The judge noted that BP’s investigation, which the company shared with the government, found the pipeline rupture “was not caused by corrosion or improper maintenance, but was caused by a sequence of circumstances, including cooling and warming of ambient temperature after the flow stopped, which led to the freezing of both water and hydrates. This ultimately resulted in increased gas pressure within the pipeline that caused the rupture. Why the flow slowed initially remains a mystery to all.”

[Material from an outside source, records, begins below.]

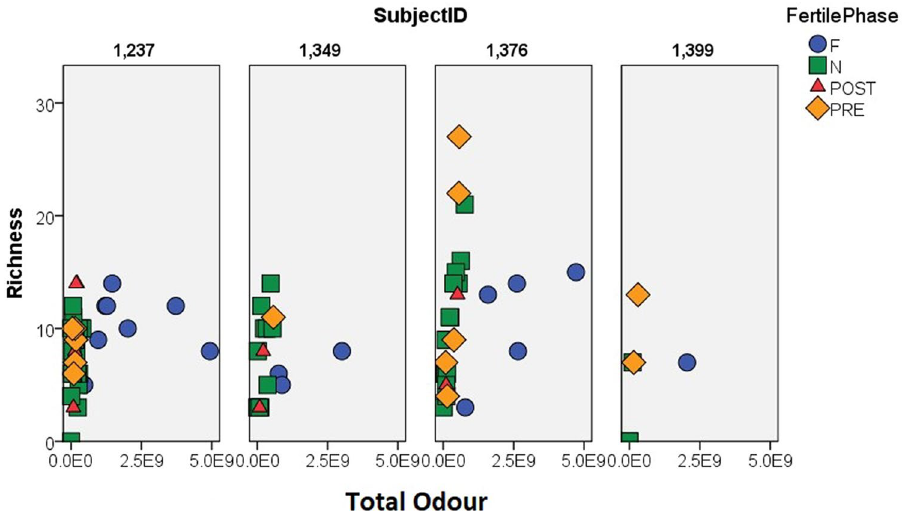
Figure 4. Scatterplots of Total Odour (x-axis) and Richness (y-axis) for each female, showing how the samples differ by fertility phase. The top row shows the FF females. The bottom row shows the MF females. Note that the Richness scale is smaller for the FF females. For both groups, Total Odour separates the fertile phase samples from the rest. F, N, Post, and Pre are fertile, non-fertile, post-fertile, and pre-fertile, respectively. FF indicates that the females are from an all-female group. MF indicates that the females are from a group with both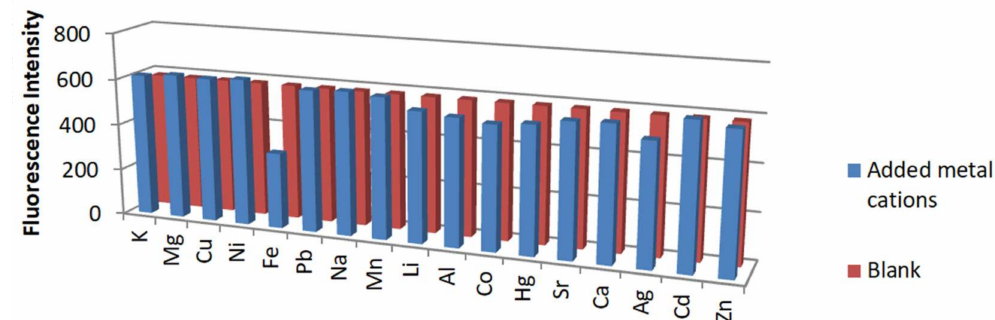
Figure 3. Fluorescence response of Rhodamine B (10 − 7 M) at 575 nm ( λ ex = 555 nm) as a function of various added metal cations (10 − 3 M) in aqueous solution of 100 mM phosphate buffer (pH 7). From left to right: K + , Mg 2+ , Cu 2+ , Ni 2+ , Fe 2+ , Pb 2+ , Na + , Mn 2+ , Li + , Al 3+ , Co 2+ , Hg 2+ , Sr 2+ , Ca 2+ , Ag + , Cd 2+ , Zn 2+ . λ ex / λ em was selected at 555/575 nm. Slit ex/em 6.0/6.0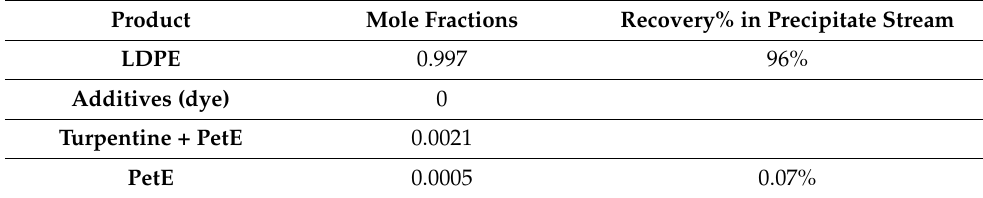
Table 8. Precipitated product stream composition and recovery.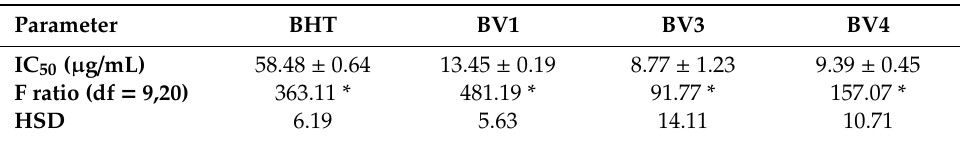
Figure 4. The ABTS radical scavenging activities of standard reference compound BHT and compounds isolated from Bauhinia variegata L. stem bark. BHT = butylated hydroxytoluene (standard reference compound); BV1 = kaempferol; BV3 = protocatechuic acid methyl ester; BV4 = protocatechuic acid. Table 5. IC 50 , one-way ANOVA F-ratio and HSD values of BHT and compounds isolated from Bauhinia variegata L. stem bark in ABTS radical scavenging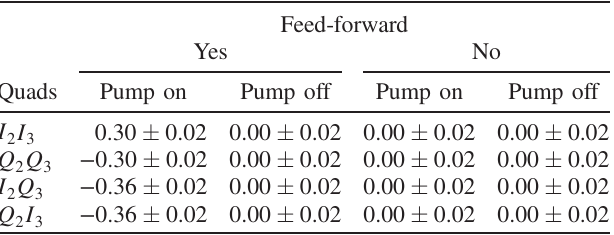
TABLE II. The resultant two-mode correlation coefficient (normalized covariance) between mode 2 and mode 3 after applying correlation feed-forward to the three-mode trisqueezed state (see Fig. 6). As shown, we recover a significant amount of correlation when applying our feed-forward correction. We include the results of applying the protocol to the system noise with the pump off to verify that the protocol itself does not introduce spurious correlations.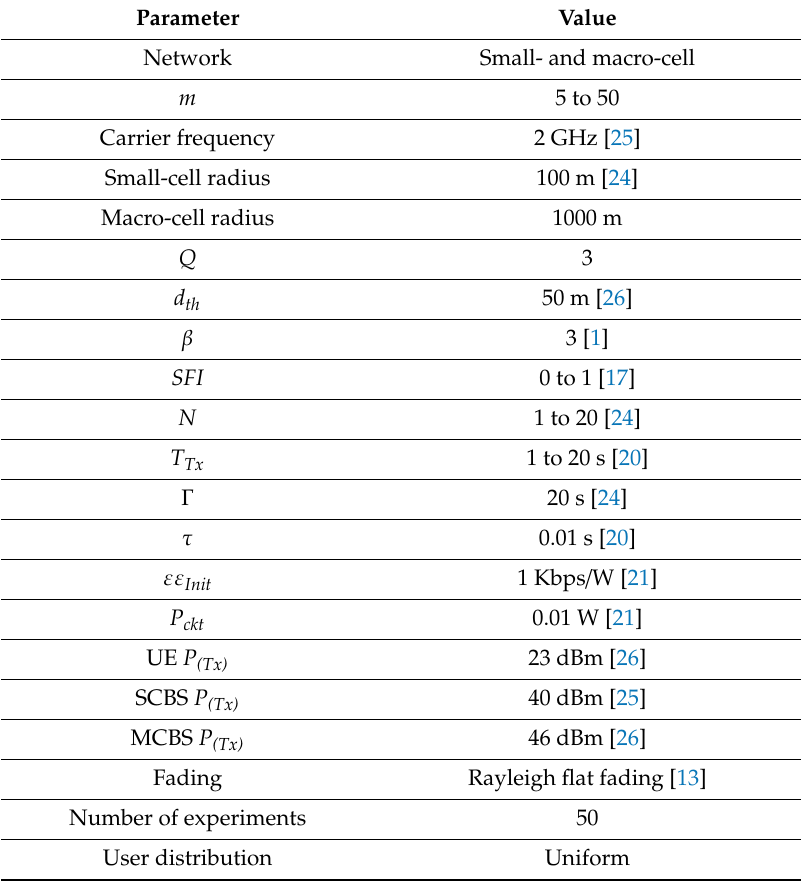
Table 3. Simulation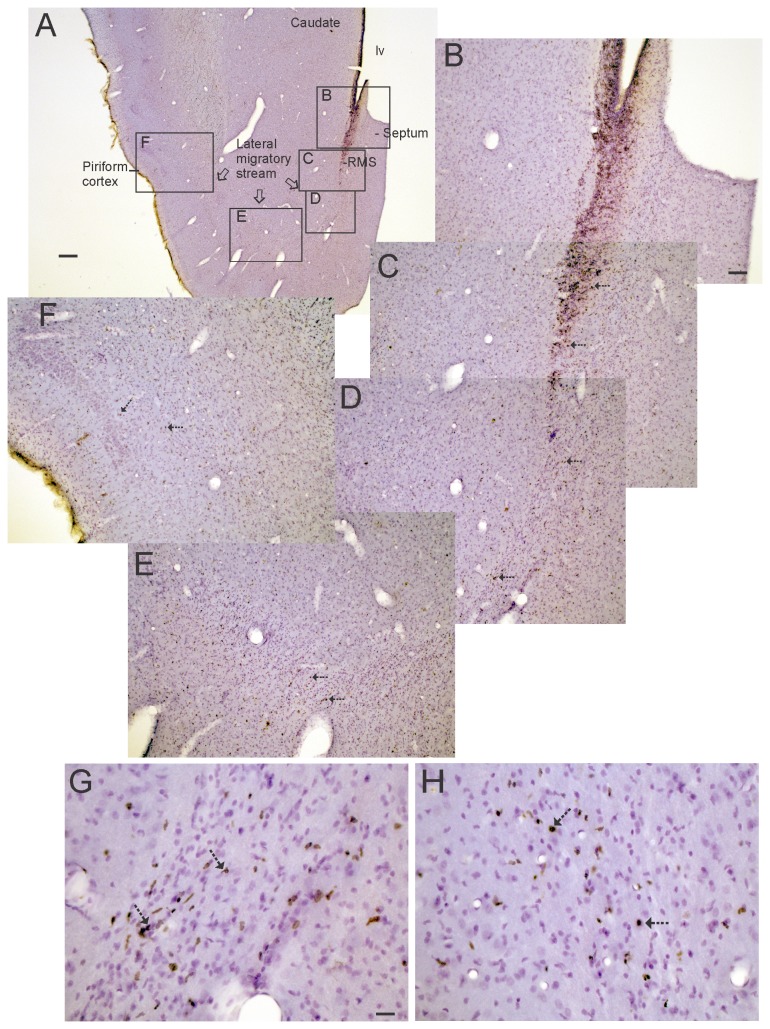
In vivo BrdU labeling in piglet forebrain reveals a new corridor of newly born cells named the lateral migratory stream.
A-H. Images of a piglet forebrain section are shown with BrdU incorporation detected by the immunoperoxidase method (brown labeling) and counterstaining with cresyl violet. A low magnification image of piglet ventral forebrain is shown for perspective (A). Regions delineated by black rectangles in A are shown as higher magnification montage images in B-F that illustrate the distributions of BrdU labeled cells (hatched arrows, brown dots). Rostral migratory stream (RMS), and lateral ventricle (lv).G and H. Higher magnification images showing BrdU+ cell labeling (hatched arrows, brown nuclei) in the lateral migratory stream (G) beneath the striatum and in the piriform cortex (H). Unlabeled nuclei are pale violet. Scale bars: A = 300 µm, B (same for C-F) = 100 µm, G (same for H) = 25 µm.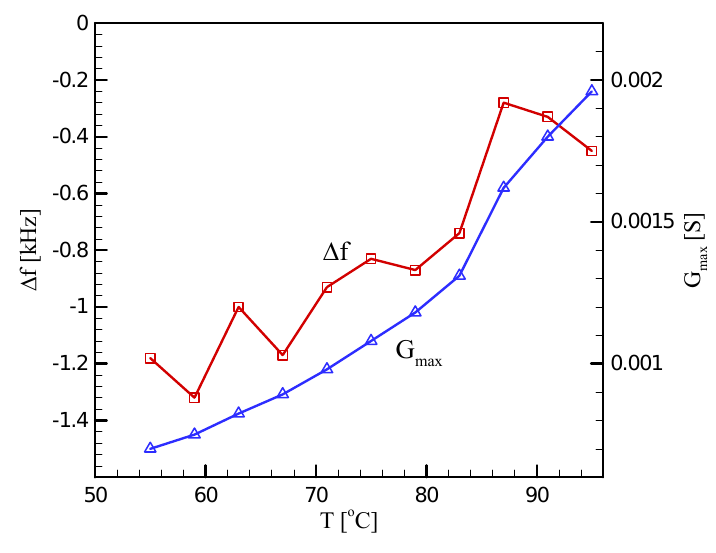
obtained at 11 different max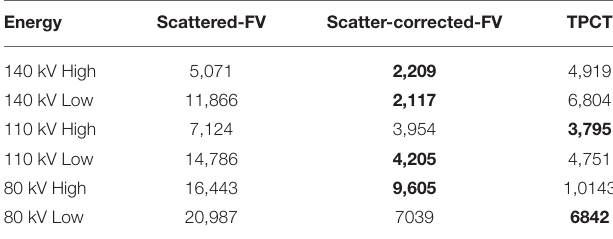
TABLE 2 | The MSEs of different algorithms.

Beistline said BP operators, based on years of experience, “simply did not regard the low temperature alarm on L-3 as indicative of a reduced flow or blockage of the line. In hindsight, this was a mistake, but it was not unreasonable based on the state of the industry at the time of the 2009 spill.”

The judge added that industry standards didn’t require a flow monitor on a common line such as L-3.

He declined to find BP in violation of its probation under either state law or the Clean Water Act, saying negligence wasn’t proved.

He also noted that once the spill occurred, BP “acted quickly and responsibly and without regard to cost” in cleaning it up, such that “an untrained observer would likely be unable to find any indication that a spill had occurred.”

However, Beistline offered an admonition: “BP is now clearly on notice of the potential that a freeze up could occur within an 18 inch common line that is part of a looped line system and that a freeze up could cause the pipe to burst. It is incumbent upon BP to make sure this does not happen again.”

At the end of his ruling, Beistline dismissed the petition and released BP from probation.